Analyst · Jim Goss with Barrington research. Please proceed with your question

Yes, over the course of the year, there are months where there are lots of revenues, particularly in the second and third quarters, and they are slower months and yet there are some fixed cost that goes throughout the year, and we can go give you a sense as we provide guidance for next year how we go build that in. So it's generally the first half of the year is not profitable for NAME, and then it ramps and it becomes very profitable, and then it scales down. In that sense it's seasonal, and we'll build that into our forecast and our guidance for next year.

James Goss

Analyst · Jim Goss with Barrington research. Please proceed with your question

Okay. And lastly, do you think you'll break out NAME separately in some segment accounting? I know it would fit so you wouldn't have to, but do you think you would voluntarily do something like that, or will it get so embedded that it would be tough to strip it out as well as might have been the case?

Steven Price

Analyst · Jim Goss with Barrington research. Please proceed with your question

I think probably it will be embedded and incorporated in our Live Events segment. As it is, I'm not sure we're a big enough company for four different segments.

James Goss

Analyst · Jim Goss with Barrington research. Please proceed with your question

That's true.

Steven Price

Analyst · Jim Goss with Barrington research. Please proceed with your question

So we are trying to provide – but we really look to the analyst and investor community to tell us if our financials is transparent enough. We thought, it is a live events, it fits with the other kind of live events we do, it fits squarely in that Live Events segment which we did start to breakout based on investor questions and requests, which we hadn't done when we went public but we shifted that last year to sort of provide that level of understanding of our Company.
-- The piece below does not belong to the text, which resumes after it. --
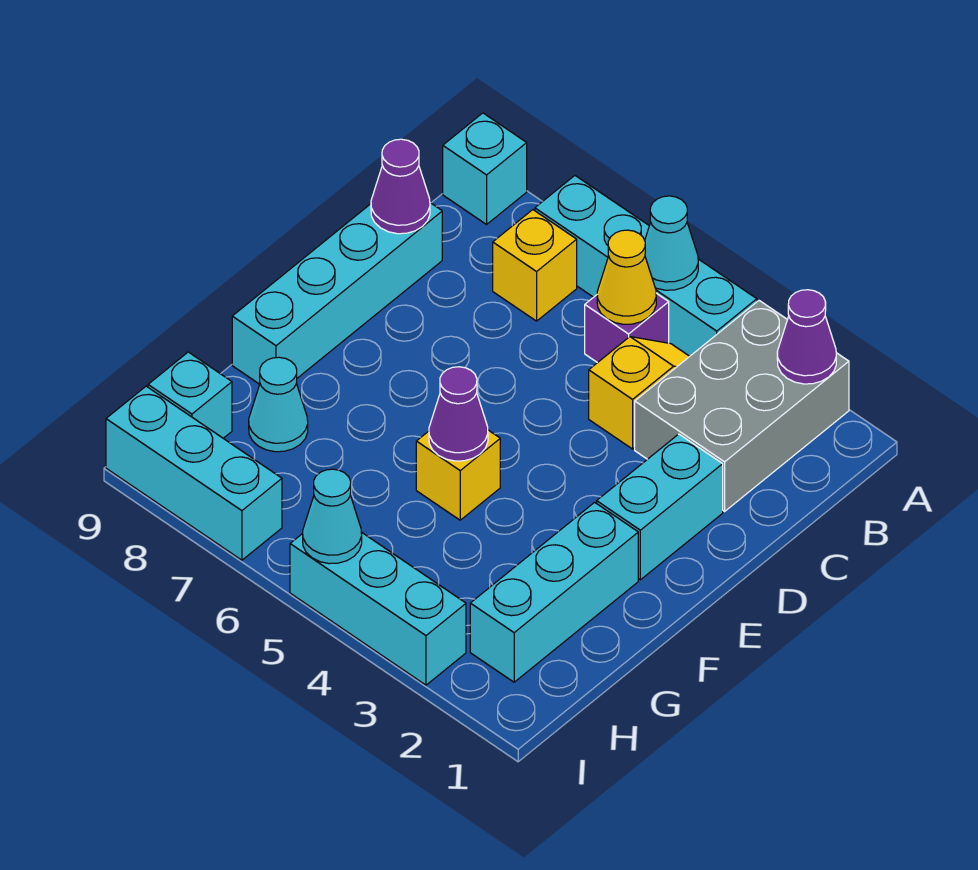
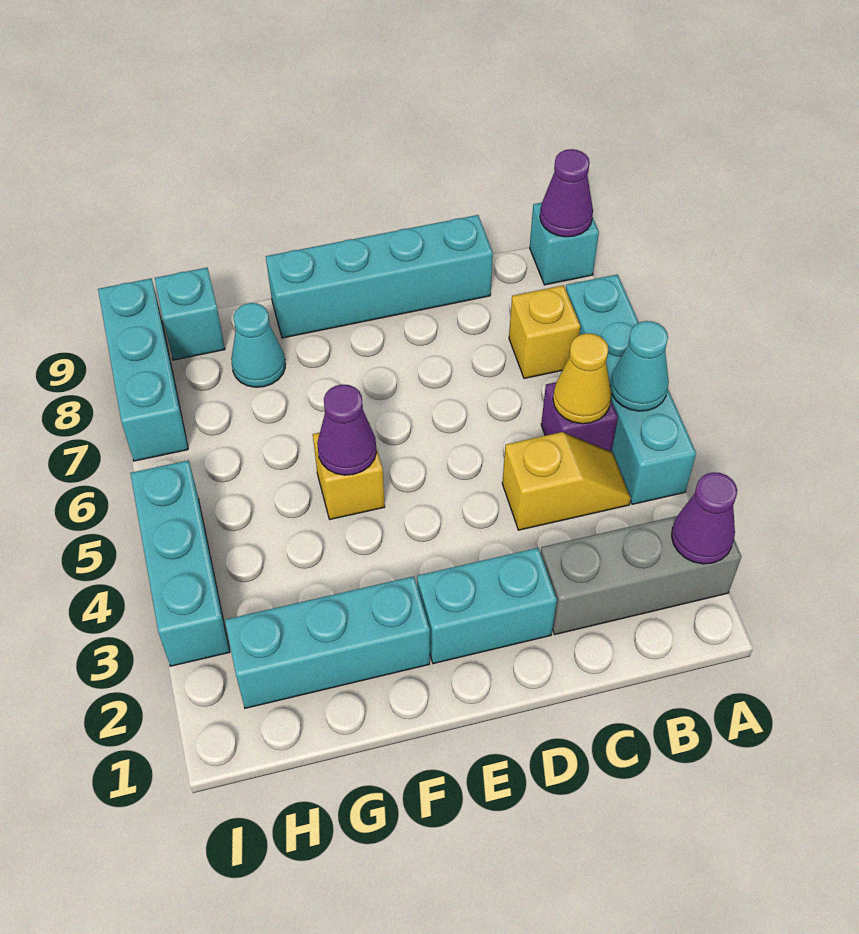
grey 2x3 brick [635,301,849,511] -> grey 1x3 brick [541,516,741,635]
purple 1x1 cone [371,139,430,234] -> purple 1x1 cone moved to [540,149,593,237]
cyan 1x1 cone [303,469,362,564] -> none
So I think it will fit within Live Events, I think that's right where it should sit.

Operator

Operator

[Operator Instructions] We have come to the end of our time for questions. I'd like to turn the floor back to Mr. Price for any concluding remarks.

Steven Price

Analyst · RBC Capital Markets. Please proceed with your question

Thank you, operator, and thank you all for joining us. I know it's a super busy week in the markets and particularly in the media space, so we appreciate your time. And if anybody has any questions or suggestions or comments, don't hesitate to reach out. Thanks so much. Have a great day.

Operator

Operator

Thank you. This concludes today's teleconference. You may disconnect your lines at this time. Thank you for your participation.